[Opening GIVEN ENTRIES section]

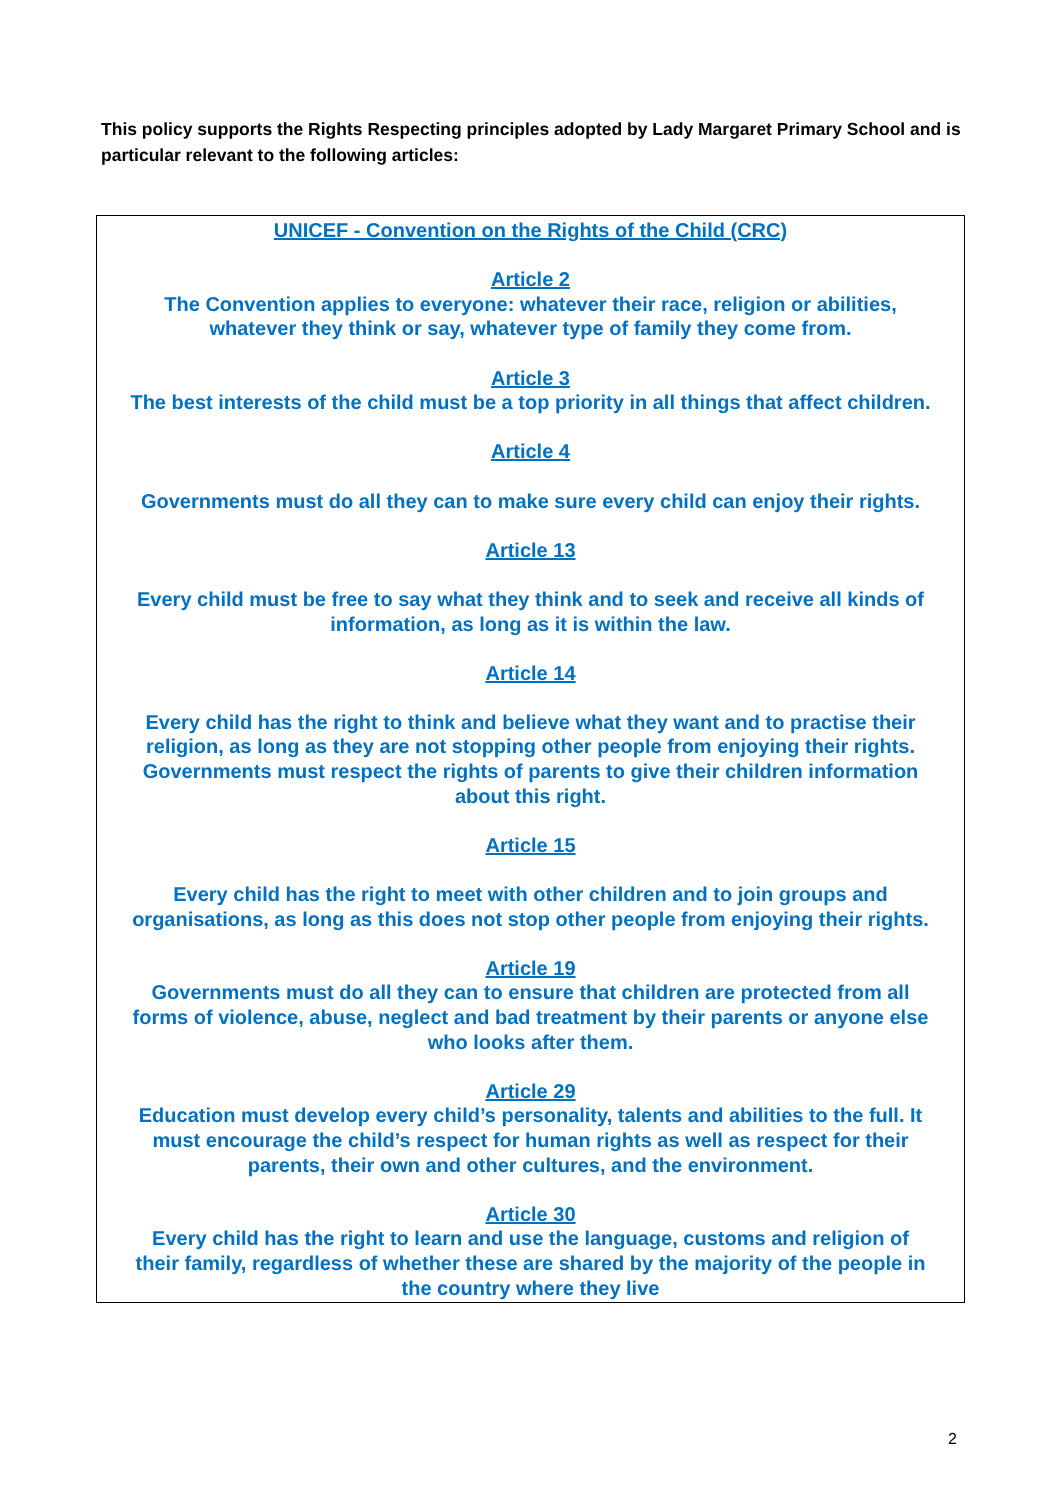This policy supports the Rights Respecting principles adopted by Lady Margaret Primary School and is particular relevant to the following articles:
UNICEF - Convention on the Rights of the Child (CRC)
Article 2
The Convention applies to everyone: whatever their race, religion or abilities,
whatever they think or say, whatever type of family they come from.
Article 3
The best interests of the child must be a top priority in all things that affect children.
Article 4
Governments must do all they can to make sure every child can enjoy their rights.
Article 13
Every child must be free to say what they think and to seek and receive all kinds of
information, as long as it is within the law.
Article 14
Every child has the right to think and believe what they want and to practise their
religion, as long as they are not stopping other people from enjoying their rights.
Governments must respect the rights of parents to give their children information
about this right.
Article 15
Every child has the right to meet with other children and to join groups and
organisations, as long as this does not stop other people from enjoying their rights.
Article 19
Governments must do all they can to ensure that children are protected from all
forms of violence, abuse, neglect and bad treatment by their parents or anyone else
who looks after them.
Article 29
Education must develop every child’s personality, talents and abilities to the full. It
must encourage the child’s respect for human rights as well as respect for their
parents, their own and other cultures, and the environment.
Article 30
Every child has the right to learn and use the language, customs and religion of
their family, regardless of whether these are shared by the majority of the people in
the country where they live
2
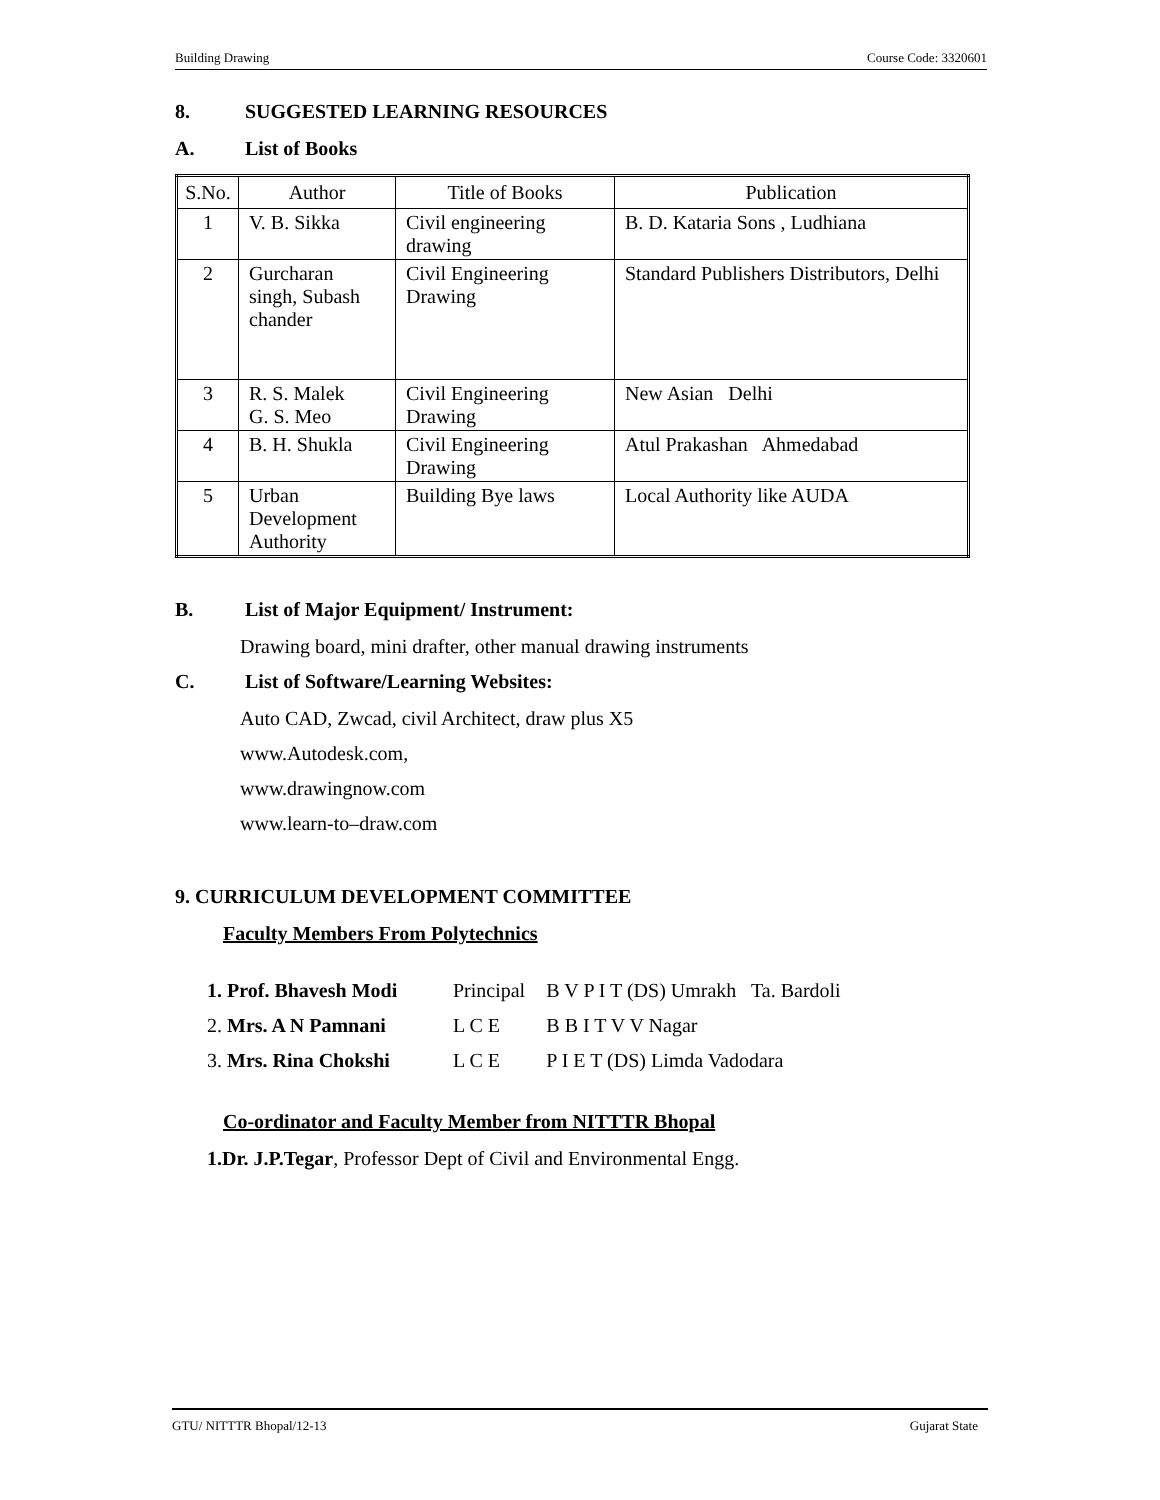Building Drawing Course Code: 3320601
8. SUGGESTED LEARNING RESOURCES
A. List of Books
| S.No. | Author | Title of Books | Publication |
| --- | --- | --- | --- |
| 1 | V. B. Sikka | Civil engineering drawing | B. D. Kataria Sons , Ludhiana |
| 2 | Gurcharan singh, Subash chander | Civil Engineering Drawing | Standard Publishers Distributors, Delhi |
| 3 | R. S. Malek G. S. Meo | Civil Engineering Drawing | New Asian Delhi |
| 4 | B. H. Shukla | Civil Engineering Drawing | Atul Prakashan Ahmedabad |
| 5 | Urban Development Authority | Building Bye laws | Local Authority like AUDA |
B. List of Major Equipment/ Instrument:
Drawing board, mini drafter, other manual drawing instruments
C. List of Software/Learning Websites:
Auto CAD, Zwcad, civil Architect, draw plus X5
www.Autodesk.com,
www.drawingnow.com
www.learn-to–draw.com
9. CURRICULUM DEVELOPMENT COMMITTEE
Faculty Members From Polytechnics
| 1. Prof. Bhavesh Modi | Principal | B V P I T (DS) Umrakh Ta. Bardoli |
| 2. Mrs. A N Pamnani | L C E | B B I T V V Nagar |
| 3. Mrs. Rina Chokshi | L C E | P I E T (DS) Limda Vadodara |
Co-ordinator and Faculty Member from NITTTR Bhopal
1.Dr. J.P.Tegar, Professor Dept of Civil and Environmental Engg.
GTU/ NITTTR Bhopal/12-13 Gujarat State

[Closing GIVEN ENTRIES section]

[YOUR TASK]: Check each line above for the string "List" and show the ones that have it.

[YOUR RESPONSE]:
A. List of Books
B. List of Major Equipment/ Instrument:
C. List of Software/Learning Websites:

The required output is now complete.